**Source text**
# Information required for trawler Blue Crusader



## Deep Baloo (Aug 21, 2010)

Hi there everybody, does anyone have any info or stories regarding the trawler Blue Crusader lost off Orkney in 1965.
Special interest would be friends and family members of the crew.
If you could PM me or even better email me on deepbaloo at hotmail dot co dot uk (sorry about the cryptic email address it just stops scammers)
again thanks in advance
Baloo


----------



## clevewyn (May 16, 2010)

Deep Baloo said:


> (sorry about the cryptic email address it just stops scammers)
> 
> Baloo


Not anymore it doesn`t, anybody viewing can see it, member or not.


----------



## Deep Baloo (Aug 21, 2010)

No anyone can view it, but it stops programs scanning through forums and automatically harvesting email addresses.
Cheers Baloo


----------



## Karen Hughson (Aug 22, 2010)

Deep Baloo said:


> Hi there everybody, does anyone have any info or stories regarding the trawler Blue Crusader lost off Orkney in 1965.
> Special interest would be friends and family members of the crew.
> If you could PM me or even better email me on deepbaloo at hotmail dot co dot uk (sorry about the cryptic email address it just stops scammers)
> again thanks in advance
> Baloo


My Uncle was lost on the Blue Crusader....what is your interest in the Blue Crusader...are you aware that they have discovered what they think is the wreckage of the boat, off Orkney, after 45 years. If you want to pm me its [email protected]


----------



## Scurdie (Aug 6, 2009)

Probably following the recent finding of what may be her wreck, today's Press & Journal (Aberdeen Newspaper) has an article about the sinking of Blue Crusader. See http://www.pressandjournal.co.uk/Article.aspx/1892526


----------



## Scurdie (Aug 6, 2009)

.. and for good measure, BBC Scotland also ran a story, on 31st August:
http://www.bbc.co.uk/news/uk-scotland-north-east-orkney-shetland-11133760


----------

(Items from a data source)
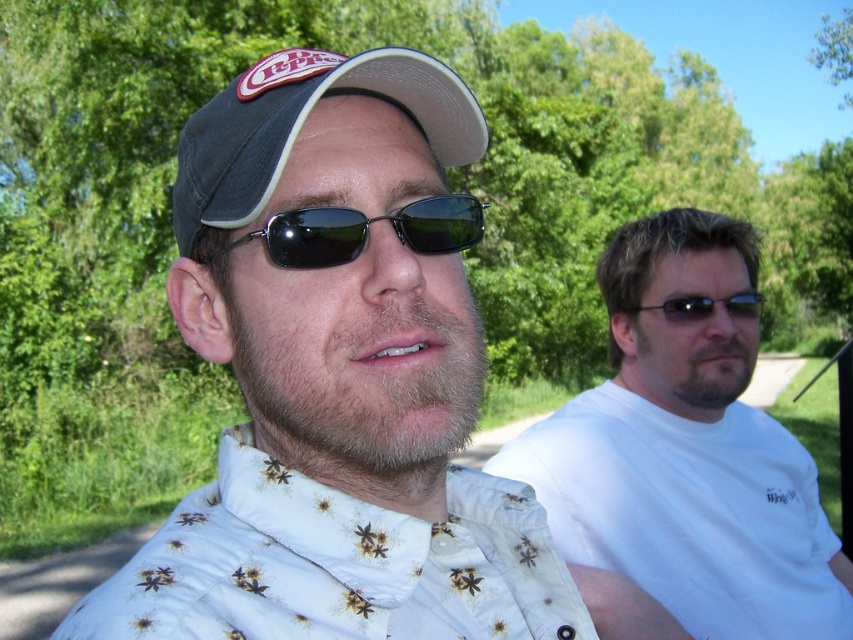
Who is lower down, white floral shirt at center or black matte sunglasses at center?

white floral shirt at center is below.

Image resolution: width=853 pixels, height=640 pixels. Describe the element at coordinates (337, 376) in the screenshot. I see `white floral shirt at center` at that location.

At what (x,y) coordinates should I click in order to perform the action: click on white floral shirt at center. Please return your answer as a coordinate pair (x, y). The height and width of the screenshot is (640, 853). Looking at the image, I should click on (337, 376).

This screenshot has width=853, height=640. What do you see at coordinates (335, 564) in the screenshot?
I see `white floral-patterned shirt at center` at bounding box center [335, 564].

Describe the element at coordinates (335, 564) in the screenshot. I see `white floral-patterned shirt at center` at that location.

Find the location of a particular element. This screenshot has width=853, height=640. white floral-patterned shirt at center is located at coordinates (335, 564).

Between white matte shirt at right and white floral-patterned shirt at center, which one is positioned lower?

white matte shirt at right is lower down.

Is point (724, 467) farther from camera compared to point (80, 616)?

Yes, it is.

**Work item**
Answer these questions from the forum thread about the trawler Blue Crusader.
(a) Where and in what year was the Blue Crusader lost?
(b) Which newspaper ran an article about the sinking?
(c) Which of Karen Hughson's relatives was lost on the Blue Crusader?

**Answer box**
(a) Off Orkney, in 1965.
(b) The Press & Journal (Aberdeen).
(c) Her uncle.